Yes, it’s possible that your grandmother’s recipe for Swedish limpa is different from this one.
There are grandmas who made it with beer, those who never used orange rind, those who skipped caraway in favor of cardamom, or who gave it their own secret tweak.
They are all excellent recipes, OK?
But here is ours, derived from several versions.
Limpa, by definition, is the Swedish word for loaf. It’s most often described as a rye bread made with molasses and brown sugar, so it’s slightly sweeter than the staid and sturdy loaves often associated with rye.
But limpa, at least in America, often is an orange-tinged, spice-scented loaf. It makes great toast, but an even better foundation for those open-faced Scandinavian sandwiches called smørrebrød.
These sandwiches are edible works of art, a thin slice of limpa ready to receive soft folds of smoked salmon, hard-cooked eggs, fronds of dill, rare roast beef, radishes, pickled onions, roasted beets, pickled shrimp or whatever strikes your fancy, in a combination that stokes your appetite.
On a hot summer evening, cold beverage at the ready, limpa is the first step to a perfect supper.
The bread itself isn’t difficult. Rye flour has a reputation for making a sticky dough, but a proportion of bread flour makes it easier to knead.
We like a combo of caraway, anise and fennel seeds, but if you’re among those who regard caraway as the devil’s spawn, you can leave it out. Grind the seeds in a mortar and pestle or a coffee grinder. (Just make sure to wipe out the coffee grinder before the next morning’s beans.)

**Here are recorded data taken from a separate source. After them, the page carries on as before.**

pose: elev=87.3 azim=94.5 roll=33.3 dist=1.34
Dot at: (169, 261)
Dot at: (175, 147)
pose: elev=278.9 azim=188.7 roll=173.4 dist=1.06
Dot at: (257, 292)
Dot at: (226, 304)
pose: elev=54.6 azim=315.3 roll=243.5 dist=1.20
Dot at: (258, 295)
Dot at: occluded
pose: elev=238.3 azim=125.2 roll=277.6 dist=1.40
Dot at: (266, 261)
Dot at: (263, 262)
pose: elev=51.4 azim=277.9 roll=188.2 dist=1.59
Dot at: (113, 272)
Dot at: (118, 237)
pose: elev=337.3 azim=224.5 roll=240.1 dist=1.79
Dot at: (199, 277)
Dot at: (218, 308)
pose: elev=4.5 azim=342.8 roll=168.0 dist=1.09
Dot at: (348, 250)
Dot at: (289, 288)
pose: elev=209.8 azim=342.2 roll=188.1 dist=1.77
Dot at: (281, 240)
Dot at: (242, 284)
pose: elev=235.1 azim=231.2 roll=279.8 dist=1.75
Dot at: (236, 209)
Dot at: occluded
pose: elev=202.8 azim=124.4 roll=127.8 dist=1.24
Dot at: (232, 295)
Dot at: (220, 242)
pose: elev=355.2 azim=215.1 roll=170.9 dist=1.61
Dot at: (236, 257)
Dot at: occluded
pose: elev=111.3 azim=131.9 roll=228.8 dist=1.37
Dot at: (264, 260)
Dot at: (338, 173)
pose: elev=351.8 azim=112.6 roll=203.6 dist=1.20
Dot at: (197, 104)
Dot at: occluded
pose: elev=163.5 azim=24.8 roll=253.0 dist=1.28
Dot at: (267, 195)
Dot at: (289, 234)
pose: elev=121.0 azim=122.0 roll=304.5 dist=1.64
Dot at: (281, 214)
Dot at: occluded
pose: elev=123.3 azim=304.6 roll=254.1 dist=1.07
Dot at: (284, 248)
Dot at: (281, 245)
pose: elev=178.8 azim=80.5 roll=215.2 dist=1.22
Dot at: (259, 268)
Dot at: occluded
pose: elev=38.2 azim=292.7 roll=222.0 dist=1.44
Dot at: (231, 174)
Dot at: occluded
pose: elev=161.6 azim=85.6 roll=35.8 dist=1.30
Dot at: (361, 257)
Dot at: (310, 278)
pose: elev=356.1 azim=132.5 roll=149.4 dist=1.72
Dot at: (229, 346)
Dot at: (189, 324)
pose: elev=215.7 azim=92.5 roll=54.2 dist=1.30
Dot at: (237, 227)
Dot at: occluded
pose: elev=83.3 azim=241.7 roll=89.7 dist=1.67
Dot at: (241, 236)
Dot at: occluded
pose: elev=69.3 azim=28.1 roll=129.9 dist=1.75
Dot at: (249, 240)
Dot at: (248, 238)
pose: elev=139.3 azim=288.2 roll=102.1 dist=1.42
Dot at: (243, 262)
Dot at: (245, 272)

Orange zest is simply a joy to bake with, infusing the kitchen with citrus aromas. We’ve also added some juice to the egg yolk glaze.
Maybe your grandma did that, too. Or maybe she rubbed the baked loaves with the paper from the stick of butter, or she let the limpa be. That’s the beauty of an ethnic recipe: It’s the result of many hands over the years — now, yours among them.